Danziger, who had no idea what the hell
sillery
was, followed her out to the kitchen, where he was pleased to find out that
sillery
was champagne.

—

And they had a pleasant hour together, sitting on lyre-back chairs around the bare-board trestle table, passing the plates back and forth, savoring the champagne, smelling the sweet grass and the hay, hearing the wind in the pines.

It was a still and silent night, oddly so for the country. The cicadas were quiet, and the frogs and nightjars, even the owls. Jupiter, wherever he was, wasn't making a sound.

They shared Danziger's cigarettes and talked of horses and stock and crops and the weather until the kitchen clock began to chime midnight.

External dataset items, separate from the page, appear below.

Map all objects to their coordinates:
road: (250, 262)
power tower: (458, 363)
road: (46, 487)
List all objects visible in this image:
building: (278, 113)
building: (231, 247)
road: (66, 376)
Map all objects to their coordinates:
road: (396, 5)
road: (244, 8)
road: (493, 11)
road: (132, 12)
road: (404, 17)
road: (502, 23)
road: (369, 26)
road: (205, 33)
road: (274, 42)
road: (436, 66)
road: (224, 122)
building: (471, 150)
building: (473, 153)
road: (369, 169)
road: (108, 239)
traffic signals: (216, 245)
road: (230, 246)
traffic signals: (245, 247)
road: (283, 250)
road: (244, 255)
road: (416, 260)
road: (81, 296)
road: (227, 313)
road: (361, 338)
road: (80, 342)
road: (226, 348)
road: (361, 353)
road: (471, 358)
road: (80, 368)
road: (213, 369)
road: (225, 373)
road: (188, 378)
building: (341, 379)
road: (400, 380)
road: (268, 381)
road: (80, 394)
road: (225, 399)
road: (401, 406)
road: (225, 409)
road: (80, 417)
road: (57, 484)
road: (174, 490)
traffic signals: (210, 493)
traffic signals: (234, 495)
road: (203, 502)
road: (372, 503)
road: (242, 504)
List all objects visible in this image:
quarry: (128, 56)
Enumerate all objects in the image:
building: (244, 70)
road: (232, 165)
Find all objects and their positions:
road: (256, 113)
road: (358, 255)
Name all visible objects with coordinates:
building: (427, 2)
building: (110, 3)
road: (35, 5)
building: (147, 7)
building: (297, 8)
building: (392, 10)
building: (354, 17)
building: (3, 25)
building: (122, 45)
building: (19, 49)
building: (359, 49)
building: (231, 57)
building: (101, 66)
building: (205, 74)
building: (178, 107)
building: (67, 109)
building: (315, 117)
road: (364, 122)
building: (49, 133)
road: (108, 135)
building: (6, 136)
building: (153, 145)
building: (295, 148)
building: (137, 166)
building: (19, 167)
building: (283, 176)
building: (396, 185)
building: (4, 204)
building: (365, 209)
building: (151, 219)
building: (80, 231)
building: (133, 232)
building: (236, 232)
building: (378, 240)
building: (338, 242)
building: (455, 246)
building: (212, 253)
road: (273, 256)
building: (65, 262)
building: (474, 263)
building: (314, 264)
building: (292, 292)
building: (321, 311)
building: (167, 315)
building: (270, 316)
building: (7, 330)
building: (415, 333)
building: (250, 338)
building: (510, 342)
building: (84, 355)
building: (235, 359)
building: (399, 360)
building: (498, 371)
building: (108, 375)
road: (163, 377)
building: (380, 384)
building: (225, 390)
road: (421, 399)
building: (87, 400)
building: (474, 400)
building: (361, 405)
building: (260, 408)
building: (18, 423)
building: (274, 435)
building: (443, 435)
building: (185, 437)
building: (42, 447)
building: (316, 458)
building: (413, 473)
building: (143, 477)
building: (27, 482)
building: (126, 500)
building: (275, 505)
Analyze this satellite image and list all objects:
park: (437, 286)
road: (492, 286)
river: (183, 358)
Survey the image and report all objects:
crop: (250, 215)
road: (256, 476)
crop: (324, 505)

Glynis cocked her head, listening to its soft musical chime. She sat back in her chair and looked at Danziger for a while. Danziger looked back, feeling a strong carnal tug as he considered her.

Somewhere in the house a radio was playing, a Big Band tune, maybe Vaughn Monroe, the one about racing with the moon. There was no other sound in the house, and although Glynis had mentioned her sister Clara and the Jasmine Rooms, Danziger was pretty sure they were alone this evening.

The people from the Blue Bird bus were somewhere else on the plantation. Earlier in the evening he had heard the sound of a choir singing far in the distance, faint across the fields, “Shall We Gather at the River” and, later, “Bringing in the Sheaves.”

But now there was only the sound of the outer silence all around, and the darkness pressing up against the window glass, the yellow flicker of a few yard lights out by the barn, and inside the house Glenn Miller's band, playing “In the Mood.”

“You're wondering about the people from the bus,” said Glynis.

Danziger was getting used to her ability to track a man's thoughts. He hoped she wasn't tracking all of his right now, since he was acutely aware of what she was wearing and what she wasn't wearing. He shifted in his chair—he had to—and leaned forward to put his cigarette out.

“Yes, tell the truth, I was. I spoke with a lady on the bus. She invited me to a fellowship meeting. I think I heard them singing a while ago.”

“Yes. They stay in the Annex, down by Little Cut Creek. They seem to prefer it down there.”

“The lady mentioned the Harvest.”

“I suppose you are curious about it?”

“I am. Very. I get the idea it's not about bringing in the sheaves, is it?”

She smiled, but sadness seemed to rise up in her. “No. It's not at all like a hymn. I think I have to prepare you for what may be a difficult afternoon. Have you ever heard of a place called Candleford House?”

“Yes, I have. It's a deserted sanatorium in Gracie, I think. Grim old pile, boarded up and fenced in. Had an ugly reputation.”

“Yes. Hard-earned and terrible. It was actually a kind of hell house, a brutal prison where quack doctors and outright charlatans, aided by sadistic guards and so-called nurses, tormented thousands of supposed mental patients over a hundred years. They used shock therapy, cocaine, opium, solitary confinement, starvation, beatings, every kind of horror. Rape was common, a public entertainment for the staff and the guards. Unmanageable patients or people whose families could no longer afford the fees were routinely suffocated, their bodies burned in a crematorium in the basement. The state finally closed it down, but not before my sister Clara was imprisoned there by the man whose family money sustained Candleford House. She was wrested free of him and now she lives with us here, but she is terribly shattered and I keep her sheltered from most people. As I may have said, she lives in the Jasmine Rooms upstairs.”